EXERCISE: Across the material below, say how many lines contain the string "round", and add no other words.

━━━

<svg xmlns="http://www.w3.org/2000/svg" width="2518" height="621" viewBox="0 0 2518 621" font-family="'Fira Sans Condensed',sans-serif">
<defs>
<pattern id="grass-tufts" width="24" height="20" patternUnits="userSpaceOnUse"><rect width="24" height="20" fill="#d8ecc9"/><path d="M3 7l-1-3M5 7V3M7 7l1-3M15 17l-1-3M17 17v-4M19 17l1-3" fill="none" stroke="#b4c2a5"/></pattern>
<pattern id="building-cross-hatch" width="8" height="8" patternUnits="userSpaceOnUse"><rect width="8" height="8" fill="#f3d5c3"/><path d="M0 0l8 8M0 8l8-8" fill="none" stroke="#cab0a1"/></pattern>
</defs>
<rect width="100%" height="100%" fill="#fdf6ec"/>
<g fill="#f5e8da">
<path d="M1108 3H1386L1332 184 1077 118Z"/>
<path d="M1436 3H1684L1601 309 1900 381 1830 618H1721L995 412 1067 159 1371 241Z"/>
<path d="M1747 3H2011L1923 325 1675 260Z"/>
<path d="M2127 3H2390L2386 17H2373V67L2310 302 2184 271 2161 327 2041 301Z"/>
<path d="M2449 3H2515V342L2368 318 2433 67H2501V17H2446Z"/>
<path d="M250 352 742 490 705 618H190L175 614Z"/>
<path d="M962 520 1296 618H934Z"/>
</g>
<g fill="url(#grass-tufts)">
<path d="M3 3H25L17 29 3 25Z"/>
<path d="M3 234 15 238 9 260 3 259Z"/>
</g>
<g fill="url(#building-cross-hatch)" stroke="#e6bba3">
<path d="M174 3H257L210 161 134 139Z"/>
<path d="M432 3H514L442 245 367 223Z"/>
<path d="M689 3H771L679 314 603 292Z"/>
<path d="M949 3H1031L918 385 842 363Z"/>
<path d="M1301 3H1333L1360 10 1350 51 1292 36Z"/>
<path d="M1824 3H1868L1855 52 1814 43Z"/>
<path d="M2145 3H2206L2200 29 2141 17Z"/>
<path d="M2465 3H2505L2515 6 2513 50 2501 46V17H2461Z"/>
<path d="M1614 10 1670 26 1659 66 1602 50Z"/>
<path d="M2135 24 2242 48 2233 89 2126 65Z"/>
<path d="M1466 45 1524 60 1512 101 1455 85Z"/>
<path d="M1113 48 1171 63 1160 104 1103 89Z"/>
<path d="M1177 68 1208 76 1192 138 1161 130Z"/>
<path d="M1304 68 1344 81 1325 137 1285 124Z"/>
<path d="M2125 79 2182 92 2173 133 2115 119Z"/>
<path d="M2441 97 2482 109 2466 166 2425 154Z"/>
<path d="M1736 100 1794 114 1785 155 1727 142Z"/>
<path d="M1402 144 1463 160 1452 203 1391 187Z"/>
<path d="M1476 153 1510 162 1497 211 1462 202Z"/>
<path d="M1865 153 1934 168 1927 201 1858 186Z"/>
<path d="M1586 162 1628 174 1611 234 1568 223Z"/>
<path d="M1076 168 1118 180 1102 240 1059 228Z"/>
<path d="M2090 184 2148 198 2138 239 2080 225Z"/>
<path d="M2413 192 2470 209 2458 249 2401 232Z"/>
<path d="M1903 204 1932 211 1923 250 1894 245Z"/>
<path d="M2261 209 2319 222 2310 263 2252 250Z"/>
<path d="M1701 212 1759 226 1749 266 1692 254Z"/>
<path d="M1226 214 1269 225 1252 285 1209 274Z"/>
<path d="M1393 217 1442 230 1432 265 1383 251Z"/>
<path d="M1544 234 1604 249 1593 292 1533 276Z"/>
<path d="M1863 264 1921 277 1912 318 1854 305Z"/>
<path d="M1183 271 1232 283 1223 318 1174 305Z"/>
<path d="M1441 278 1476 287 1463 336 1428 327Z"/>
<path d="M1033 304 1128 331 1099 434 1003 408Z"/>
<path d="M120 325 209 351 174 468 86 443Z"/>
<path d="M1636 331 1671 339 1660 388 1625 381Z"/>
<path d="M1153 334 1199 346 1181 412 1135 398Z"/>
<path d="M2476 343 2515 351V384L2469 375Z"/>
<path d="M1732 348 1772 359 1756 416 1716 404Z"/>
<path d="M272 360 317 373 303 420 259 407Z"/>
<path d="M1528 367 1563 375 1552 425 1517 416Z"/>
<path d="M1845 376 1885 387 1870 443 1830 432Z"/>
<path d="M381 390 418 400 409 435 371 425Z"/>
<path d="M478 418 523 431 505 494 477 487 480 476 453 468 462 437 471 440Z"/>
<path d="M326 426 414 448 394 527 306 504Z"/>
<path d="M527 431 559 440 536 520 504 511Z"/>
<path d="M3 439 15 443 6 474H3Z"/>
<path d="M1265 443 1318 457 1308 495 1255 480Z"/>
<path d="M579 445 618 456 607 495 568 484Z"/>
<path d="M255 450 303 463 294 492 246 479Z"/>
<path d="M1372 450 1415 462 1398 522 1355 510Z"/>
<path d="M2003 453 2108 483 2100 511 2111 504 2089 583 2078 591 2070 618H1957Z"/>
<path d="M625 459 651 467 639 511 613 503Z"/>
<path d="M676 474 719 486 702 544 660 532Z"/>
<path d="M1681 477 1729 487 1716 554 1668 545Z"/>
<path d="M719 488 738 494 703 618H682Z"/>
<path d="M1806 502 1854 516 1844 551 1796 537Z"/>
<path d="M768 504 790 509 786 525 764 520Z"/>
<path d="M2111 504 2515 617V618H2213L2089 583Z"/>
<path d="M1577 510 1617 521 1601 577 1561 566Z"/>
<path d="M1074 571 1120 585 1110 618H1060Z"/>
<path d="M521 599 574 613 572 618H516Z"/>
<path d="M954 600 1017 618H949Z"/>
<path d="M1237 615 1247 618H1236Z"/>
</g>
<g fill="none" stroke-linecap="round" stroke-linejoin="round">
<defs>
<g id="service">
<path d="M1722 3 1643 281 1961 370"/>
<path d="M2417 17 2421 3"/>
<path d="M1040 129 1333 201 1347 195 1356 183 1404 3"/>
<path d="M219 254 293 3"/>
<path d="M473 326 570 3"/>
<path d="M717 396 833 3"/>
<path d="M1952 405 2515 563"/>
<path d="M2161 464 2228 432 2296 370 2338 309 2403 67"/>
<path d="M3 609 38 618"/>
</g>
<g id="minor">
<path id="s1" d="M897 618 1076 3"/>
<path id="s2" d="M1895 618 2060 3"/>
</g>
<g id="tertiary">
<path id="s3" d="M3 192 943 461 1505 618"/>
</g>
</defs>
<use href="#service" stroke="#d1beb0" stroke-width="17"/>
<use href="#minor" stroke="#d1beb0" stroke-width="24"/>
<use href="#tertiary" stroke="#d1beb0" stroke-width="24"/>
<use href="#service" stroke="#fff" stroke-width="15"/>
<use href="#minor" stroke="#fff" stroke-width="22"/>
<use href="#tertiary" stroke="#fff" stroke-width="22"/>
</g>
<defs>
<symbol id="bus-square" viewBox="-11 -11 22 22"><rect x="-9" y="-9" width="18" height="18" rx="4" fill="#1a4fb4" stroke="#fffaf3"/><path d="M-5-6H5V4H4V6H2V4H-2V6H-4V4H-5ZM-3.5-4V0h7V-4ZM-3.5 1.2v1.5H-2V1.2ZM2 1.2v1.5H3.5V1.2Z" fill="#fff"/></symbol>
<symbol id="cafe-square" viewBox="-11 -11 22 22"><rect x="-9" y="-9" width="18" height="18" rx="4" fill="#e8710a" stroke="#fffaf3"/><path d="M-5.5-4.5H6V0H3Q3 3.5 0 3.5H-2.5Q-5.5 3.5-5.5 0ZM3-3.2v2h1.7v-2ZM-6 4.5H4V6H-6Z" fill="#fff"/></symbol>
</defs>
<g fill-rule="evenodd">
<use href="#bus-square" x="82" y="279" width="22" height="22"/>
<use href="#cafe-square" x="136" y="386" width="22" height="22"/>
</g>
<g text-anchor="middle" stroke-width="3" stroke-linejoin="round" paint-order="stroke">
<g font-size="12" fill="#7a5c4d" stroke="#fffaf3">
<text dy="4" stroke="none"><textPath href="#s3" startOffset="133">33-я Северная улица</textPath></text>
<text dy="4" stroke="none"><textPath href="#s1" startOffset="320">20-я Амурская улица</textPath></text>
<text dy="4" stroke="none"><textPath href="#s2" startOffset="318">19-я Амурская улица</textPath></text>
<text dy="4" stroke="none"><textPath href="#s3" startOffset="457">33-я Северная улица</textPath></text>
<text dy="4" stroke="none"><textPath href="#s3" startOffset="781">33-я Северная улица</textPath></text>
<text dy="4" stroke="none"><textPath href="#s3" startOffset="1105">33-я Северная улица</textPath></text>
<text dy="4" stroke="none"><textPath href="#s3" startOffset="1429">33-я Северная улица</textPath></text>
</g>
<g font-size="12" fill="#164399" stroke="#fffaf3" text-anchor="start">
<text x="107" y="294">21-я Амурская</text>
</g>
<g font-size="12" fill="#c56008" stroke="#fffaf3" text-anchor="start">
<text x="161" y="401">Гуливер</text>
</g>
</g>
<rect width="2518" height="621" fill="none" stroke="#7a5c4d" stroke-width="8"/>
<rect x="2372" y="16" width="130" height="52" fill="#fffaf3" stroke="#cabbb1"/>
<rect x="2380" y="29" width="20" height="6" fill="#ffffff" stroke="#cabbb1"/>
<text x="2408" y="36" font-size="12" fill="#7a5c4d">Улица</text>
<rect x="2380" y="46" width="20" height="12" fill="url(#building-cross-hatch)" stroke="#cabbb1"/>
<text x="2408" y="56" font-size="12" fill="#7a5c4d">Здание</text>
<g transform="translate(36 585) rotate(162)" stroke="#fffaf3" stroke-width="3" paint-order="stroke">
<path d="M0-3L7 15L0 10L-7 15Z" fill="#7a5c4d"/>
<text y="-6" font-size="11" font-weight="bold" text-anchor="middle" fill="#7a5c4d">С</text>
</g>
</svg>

━━━

SOLUTION FOR THIS EXERCISE: 2